AT&T unveiled a new program Monday that will let businesses pay to cover the costs of data plan usage when consumers use their mobile apps and services or visit their websites via mobile devices.
“Similar to 1-800 phone numbers or free shipping for Internet commerce, AT&T’s new "Sponsored Data" service opens up new data use options for AT&T wireless customers and customer-friendly mobile broadband channels to businesses that choose to participate as sponsors,” AT&T says in a news release.
The idea is that consumers will feel more comfortable surfing the mobile web and downloading movies, playing games and using other data-sapping services if they know they aren’t spending down their data plans. For example, YouTube could pay so that consumers wouldn’t use up data when they watch a YouTube video on their smartphone or iPad.
AT&T promises that non-sponsored services and apps will run at “the same speed and performance” as sponsored services. Sponsored services will, however, get the benefit of more data insights on their users.
Many large companies will likely see great potential in sponsoring consumers’ data usage. But what will this mean for small businesses and startups? It’s probably not a good thing.
AT&T is positioning itself as a Internet gatekeeper that lets companies essentially buy traffic to their apps and mobile services. It has “huge implications” for companies trying to compete online, writes Nilay Patel of technology news website The Verge:
“If Facebook feels threatened by Snapchat and launches Poke with free data, maybe it doesn't get completely ignored and fail. If Apple Maps launched with free data for navigation, maybe we'd all be driving off bridges instead of downloading Google Maps for iOS," Patel writes. "That's not fair competition; that's just pay-to-play.”
In other words, small businesses and startups will have to compete against large corporations that simply pay to give consumers free data usage.
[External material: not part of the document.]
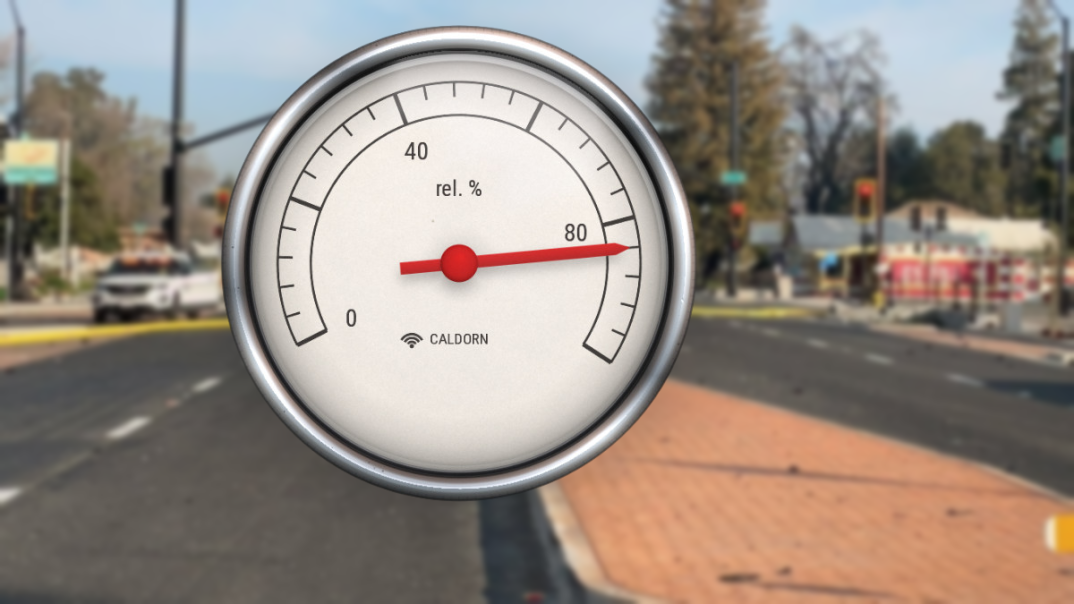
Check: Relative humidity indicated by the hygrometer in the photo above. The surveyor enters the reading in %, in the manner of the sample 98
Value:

But many small businesses don’t have the budgets to take on major brands online as competition for paid search-engine traffic shows.
Kevin Fitchard of tech news site Gigaom predicts that AT&T Sponsored Data will indeed give a lift to major brands' online services and apps at the expense of small competitors: “Instead of encouraging more variety in content consumed it could reinforce the status quo as consumers naturally gravitate to the websites, apps and videos from the big internet brands willing to foot the data bill.”